On macOS, none of the answers worked for me. I discovered that was due to differences in how sed works on macOS and other BSD systems compared to GNU.
In particular BSD sed takes the -i option but requires a suffix for the backup (but an empty suffix is permitted)
grep version from this answer.
grep -rl 'foo' ./ | LC_ALL=C xargs sed -i '' 's/foo/bar/g'
find version from this answer.
find . \( ! -regex '.*/\..*' \) -type f | LC_ALL=C xargs sed -i '' 's/foo/bar/g'
Don't omit the Regex to ignore . folders if you're in a Git repo. I realized that the hard way!
That LC_ALL=C option is to avoid getting sed: RE error: illegal byte sequence if sed finds a byte sequence that is not a valid UTF-8 character. That's another difference between BSD and GNU. Depending on the kind of files you are dealing with, you may not need it.
For some reason that is not clear to me, the grep version found more occurrences than the find one, which is why I recommend to use grep.
I know this is a really old question, but...
#vehomzzz's answer uses find and xargs when the questions says explicitly grep and sed only.
#EmployedRussian and #BrooksMoses tried to say it was a dup of awk and sed, but it's not - again, the question explicitly says grep and sed only.
So here is my solution, assuming you are using Bash as your shell:
OLDIFS=$IFS
IFS=$'\n'
for f in `grep -rl a.example.com .` # Use -irl instead of -rl for case insensitive search
do
sed -i 's/a\.example\.com/b.example.com/g' $f # Use /gi instead of /g for case insensitive search
done
IFS=$OLDIFS
If you are using a different shell, such as Unix SHell, let me know and I will try to find a syntax adjustment.
P.S.: Here's a one-liner:
OLDIFS=$IFS;IFS=$'\n';for f in `grep -rl a.example.com .`;do sed -i 's/a\.example\.com/b.example.com/g' $f;done;IFS=$OLDIFS
Sources:
Bash: Iterating over lines in a variable
grep(1) - Linux man page
Official Grep Manual
sed(1) - Linux man page
Official sed Manual
For me works the next command:
find /path/to/dir -name "file.txt" | xargs sed -i 's/string_to_replace/new_string/g'
if string contains slash 'path/to/dir' it can be replace with another character to separate, like '#' instead '/'.
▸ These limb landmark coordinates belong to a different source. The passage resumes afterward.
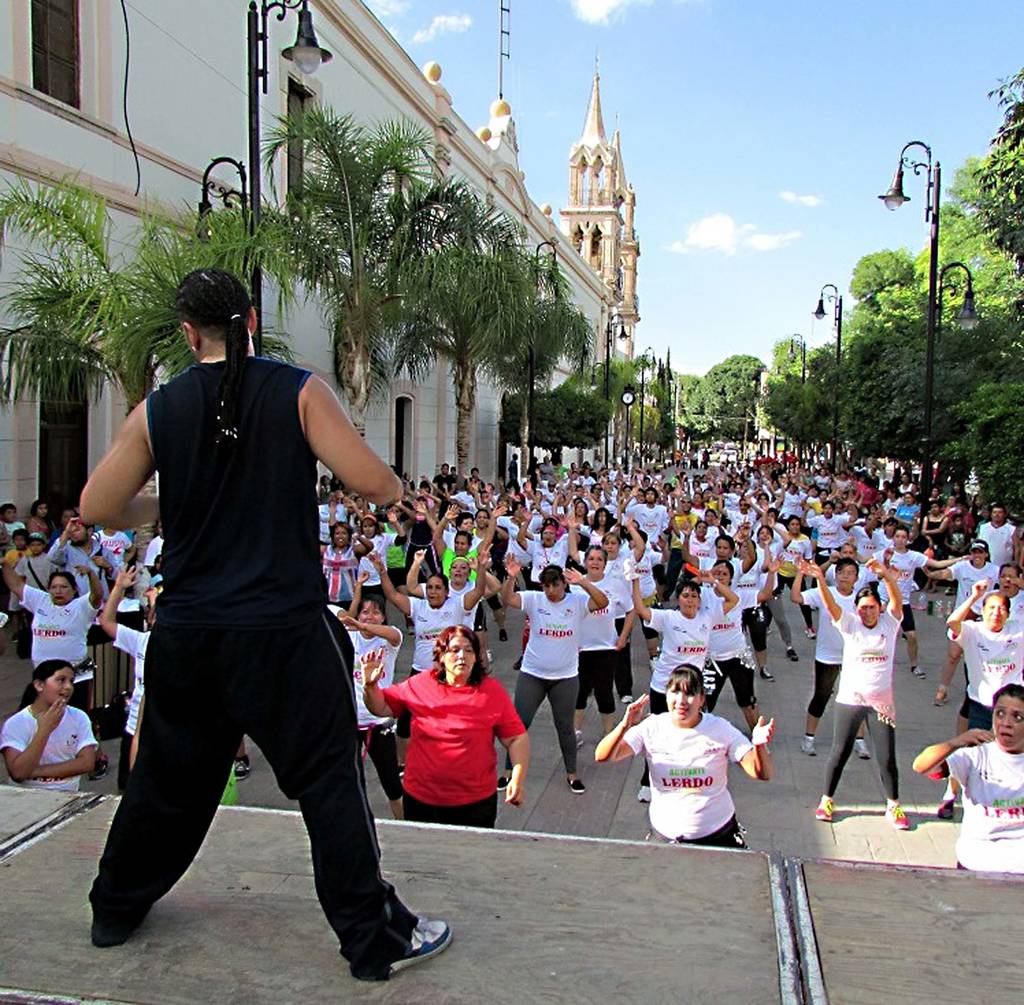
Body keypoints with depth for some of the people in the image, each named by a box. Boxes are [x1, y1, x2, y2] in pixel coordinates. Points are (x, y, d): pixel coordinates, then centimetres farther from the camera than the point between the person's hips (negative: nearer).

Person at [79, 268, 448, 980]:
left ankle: (117, 909, 40)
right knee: (330, 780, 5)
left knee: (169, 775, 22)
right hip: (285, 632, -4)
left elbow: (97, 508, 6)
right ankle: (376, 939, 14)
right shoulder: (301, 392, -7)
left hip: (187, 634, 4)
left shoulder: (157, 410, 2)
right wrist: (397, 486, 10)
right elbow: (378, 487, -12)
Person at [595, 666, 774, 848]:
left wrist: (759, 745, -36)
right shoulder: (652, 728, -11)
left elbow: (761, 774, -14)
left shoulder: (721, 729, -11)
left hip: (719, 835, 0)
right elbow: (602, 756, -18)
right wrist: (625, 726, -37)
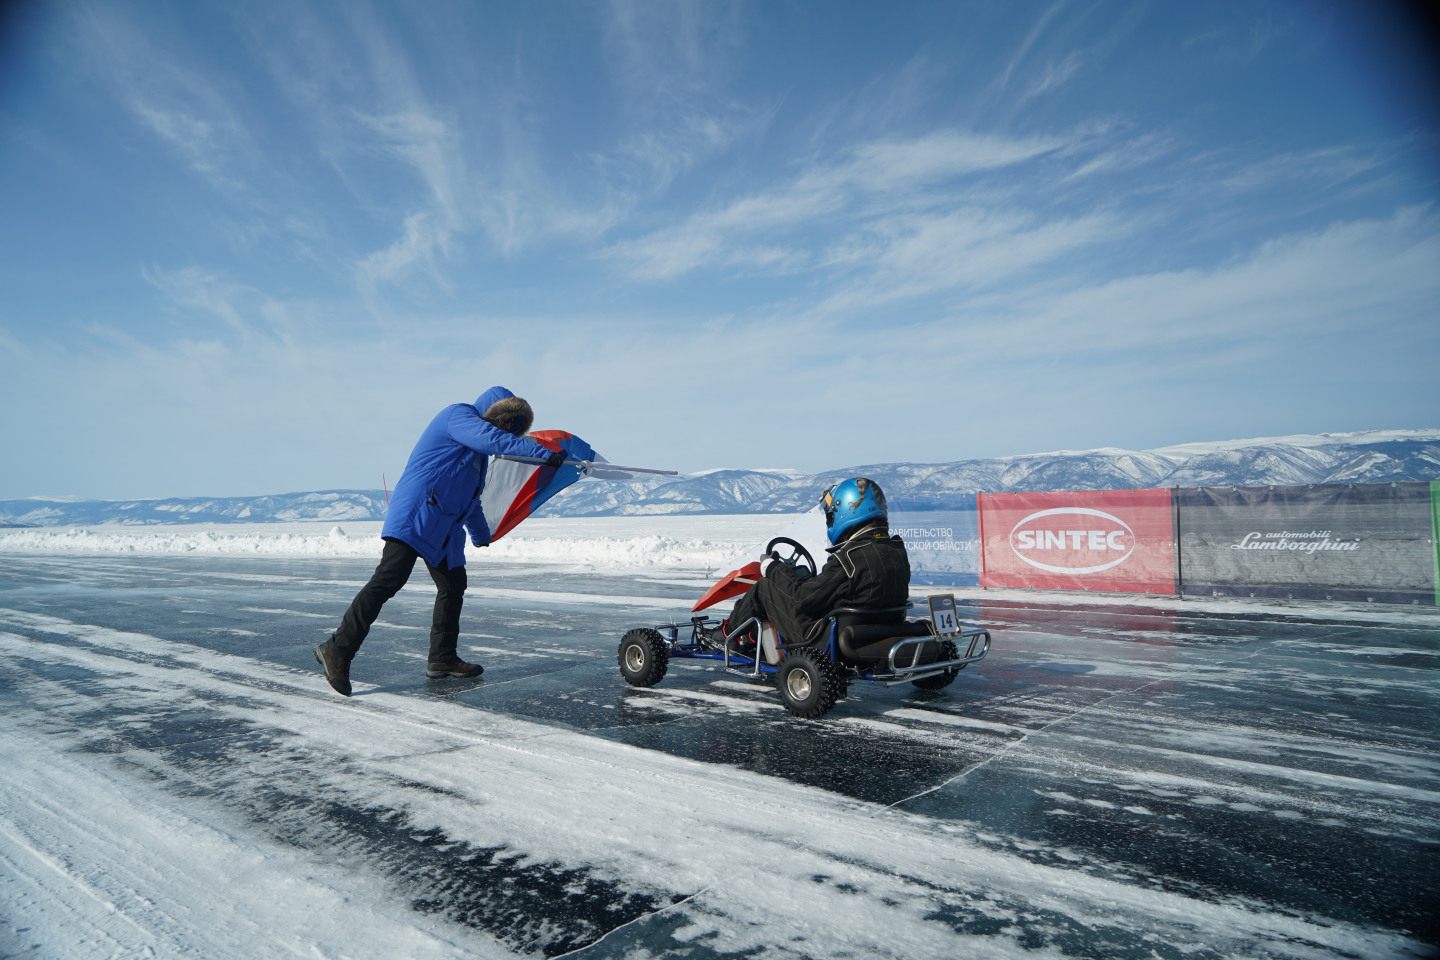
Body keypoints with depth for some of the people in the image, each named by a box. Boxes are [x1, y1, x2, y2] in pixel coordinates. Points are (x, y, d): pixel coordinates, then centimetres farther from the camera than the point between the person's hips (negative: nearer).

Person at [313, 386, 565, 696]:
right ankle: (338, 650, -15)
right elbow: (495, 440, -24)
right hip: (415, 515, -10)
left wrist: (481, 534, 42)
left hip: (444, 529, 10)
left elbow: (469, 496, 34)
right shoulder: (458, 415, -5)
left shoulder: (477, 447, 23)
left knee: (453, 584, 9)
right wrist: (543, 453, -25)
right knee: (389, 579, -17)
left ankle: (443, 659, 17)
For example: 's#string/to/replace#new/string#g'
We can try using the more powerful ripgrep as
rg "BYE_BYE_TEXT" ./ --files-with-matches | xargs sed -i "s/BYE_BYE_TEXT/WELCOME_TEXT/g"
Because ripgrep is good at finding and sed is great at replacing.
it is much simpler than that.
for i in `find *` ; do sed -i -- 's/search string/target string/g' $i; done
find i => will iterate over all the files in the folder and in subfolders.
sed -i => will replace in the files the relevant string if exists.
Try this command:
/home/user/ directory - find ./ -type f \
-exec sed -i -e 's/a.example.com/b.example.com/g' {} \;
The command below will search all the files recursively whose name matches the search pattern and will replace the string:
find /path/to/searchdir/ -name "serachpatter" -type f | xargs sed -i 's/stringone/StrIngTwo/g'
Also if you want to limit the depth of recursion you can put the limits as well:
find /path/to/searchdir/ -name "serachpatter" -type f -maxdepth 4 -mindepth 2 | xargs sed -i 's/stringone/StrIngTwo/g'